A não cumulatividade
proposta é mais ampla que os modelos tradicionais, mas não deve ser apresentada
como absoluta: há hipóteses de vedação ou limitação (especialmente em situações
desconectadas da atividade econômica tributada, como usos pessoais) e, sobretudo,
há condicionantes operacionais, como documento fiscal idôneo, integridade
cadastral, trilha de auditoria e regras de ajustes/estornos.
Custos em tecnologia
Em tecnologia, em
que custos típicos envolvem nuvem, licenças, ferramentas, serviços técnicos,
marketing digital e infraestrutura, a consequência prática é a necessidade de
classificação robusta e coerência entre contrato, execução, faturamento e
escrituração. A empresa que não tratar isso como projeto tende a transformar
"crédito esperado" em "crédito contestável".
Além disso,
comparações com o regime atual de serviços precisam ser tecnicamente corretas
para não induzir conclusões erradas. Não é adequado somar ISS e PIS/Cofins e,
ao final, afirmar uma carga equivalente apenas a um dos componentes.
O correto é
reconhecer que a carga atual varia conforme o município, o regime
(cumulativo/não cumulativo) e a estrutura de custos. No IVA, a carga efetiva
será determinada por um conjunto de fatores:
·
proporção
B2B/B2C,
·
capacidade
de repasse,
·
intensidade
de insumos creditáveis,
·
gestão
de saldos credores e tempo de recuperação, e
·
qualidade
da conformidade digital.
Ou seja: o problema
não é "a alíquota" isoladamente; é o modelo econômico de captura e uso de
crédito.
Nesse contexto, o
período 2026-2029 deve ser lido como janela crítica e de oportunidade. De um
lado, a Lei de TICs permanece operante e o planejamento de PD&I pode
maximizar valor econômico, desde que o desenho de projetos, contratos e
governança documental seja consistente e auditável.
De outro lado, 2026
inaugura um ciclo em que fiscalidade passa a exigir, em nível mais alto, uma
infraestrutura informacional adequada. O caminho tecnicamente adequado é
estruturar um programa integrado com três eixos:
eixo PD&I e Lei
de TICs (pipeline plurianual, comprovação e governança),
eixo de
monetização/compensação do crédito financeiro (previsibilidade de débitos
federais e estratégia de compensação), e
eixo IVA Dual
(segregação CBS/IBS, parametrização de sistemas, qualidade de DF-e,
reconciliação e controles).
Quando esses eixos
são tratados separadamente, o risco típico é que a empresa preserve "a teoria
do benefício", mas perca parte do resultado econômico por falhas de execução.
Método na transição
da Lei de TICs
Por fim, há um marco
incontornável: se o regime setorial de TICs mantiver seu horizonte atual sem
substituição equivalente, a partir de 2030 as empresas enfrentarão uma mudança
estrutural de competitividade.

-- Dados fornecidos --
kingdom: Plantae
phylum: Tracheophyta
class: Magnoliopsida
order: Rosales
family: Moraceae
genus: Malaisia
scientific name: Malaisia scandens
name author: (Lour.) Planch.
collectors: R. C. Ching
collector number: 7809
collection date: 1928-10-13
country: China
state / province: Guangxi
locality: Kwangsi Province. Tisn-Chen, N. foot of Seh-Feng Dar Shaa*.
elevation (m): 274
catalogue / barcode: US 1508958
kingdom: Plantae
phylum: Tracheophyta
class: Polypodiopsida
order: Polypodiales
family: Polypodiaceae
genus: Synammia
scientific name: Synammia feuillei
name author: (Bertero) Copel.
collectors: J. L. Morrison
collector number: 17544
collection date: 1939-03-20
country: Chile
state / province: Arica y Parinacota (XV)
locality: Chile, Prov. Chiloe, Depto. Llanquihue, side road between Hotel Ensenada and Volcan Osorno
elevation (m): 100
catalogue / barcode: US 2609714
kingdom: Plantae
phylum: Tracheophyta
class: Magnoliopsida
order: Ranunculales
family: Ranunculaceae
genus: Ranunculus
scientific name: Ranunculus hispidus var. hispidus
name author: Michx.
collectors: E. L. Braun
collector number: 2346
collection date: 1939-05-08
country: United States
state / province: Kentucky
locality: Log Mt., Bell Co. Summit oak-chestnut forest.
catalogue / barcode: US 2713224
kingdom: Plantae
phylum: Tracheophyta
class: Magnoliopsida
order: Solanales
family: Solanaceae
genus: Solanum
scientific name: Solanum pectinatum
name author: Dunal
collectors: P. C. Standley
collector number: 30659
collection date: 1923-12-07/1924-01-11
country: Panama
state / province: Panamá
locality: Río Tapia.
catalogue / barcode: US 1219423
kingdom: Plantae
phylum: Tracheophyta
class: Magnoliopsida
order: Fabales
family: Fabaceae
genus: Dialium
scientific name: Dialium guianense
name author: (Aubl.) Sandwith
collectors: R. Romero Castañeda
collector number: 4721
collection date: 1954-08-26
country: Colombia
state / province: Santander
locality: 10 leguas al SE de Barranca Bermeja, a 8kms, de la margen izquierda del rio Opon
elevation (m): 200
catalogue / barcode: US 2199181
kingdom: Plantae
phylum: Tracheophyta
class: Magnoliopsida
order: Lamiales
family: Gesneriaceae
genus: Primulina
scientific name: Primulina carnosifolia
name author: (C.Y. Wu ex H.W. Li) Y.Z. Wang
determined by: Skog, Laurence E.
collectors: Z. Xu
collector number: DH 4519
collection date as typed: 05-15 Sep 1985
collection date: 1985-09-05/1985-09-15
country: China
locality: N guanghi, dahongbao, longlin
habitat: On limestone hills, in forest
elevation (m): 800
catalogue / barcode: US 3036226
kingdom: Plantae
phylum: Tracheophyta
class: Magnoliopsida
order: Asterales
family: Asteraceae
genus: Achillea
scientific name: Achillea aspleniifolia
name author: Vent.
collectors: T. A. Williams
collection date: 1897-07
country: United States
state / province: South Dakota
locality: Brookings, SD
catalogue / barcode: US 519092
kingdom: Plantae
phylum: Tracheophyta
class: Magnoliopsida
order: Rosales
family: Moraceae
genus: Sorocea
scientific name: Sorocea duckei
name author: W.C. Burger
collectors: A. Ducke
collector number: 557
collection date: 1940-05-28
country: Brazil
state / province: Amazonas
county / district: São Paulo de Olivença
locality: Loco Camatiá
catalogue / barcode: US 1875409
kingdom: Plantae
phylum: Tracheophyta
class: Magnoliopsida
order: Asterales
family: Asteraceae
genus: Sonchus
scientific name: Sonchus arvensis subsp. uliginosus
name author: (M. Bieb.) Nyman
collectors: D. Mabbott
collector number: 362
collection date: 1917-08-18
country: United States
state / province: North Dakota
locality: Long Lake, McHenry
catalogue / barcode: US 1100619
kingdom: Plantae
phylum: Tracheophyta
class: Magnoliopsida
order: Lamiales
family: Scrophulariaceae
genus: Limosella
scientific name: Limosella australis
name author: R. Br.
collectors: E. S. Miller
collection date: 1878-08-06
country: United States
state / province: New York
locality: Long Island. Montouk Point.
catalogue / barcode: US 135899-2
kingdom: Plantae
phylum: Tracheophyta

-- Sobre a tarefa --
Por favor, reproduza sem alterações a parte do trecho sobre tributação em tecnologia que vai de "Ou seja: o problema" a "consistente e auditável.".

-- Tarefa concluída --
Ou seja: o problema
não é "a alíquota" isoladamente; é o modelo econômico de captura e uso de
crédito.
Nesse contexto, o
período 2026-2029 deve ser lido como janela crítica e de oportunidade. De um
lado, a Lei de TICs permanece operante e o planejamento de PD&I pode
maximizar valor econômico, desde que o desenho de projetos, contratos e
governança documental seja consistente e auditável.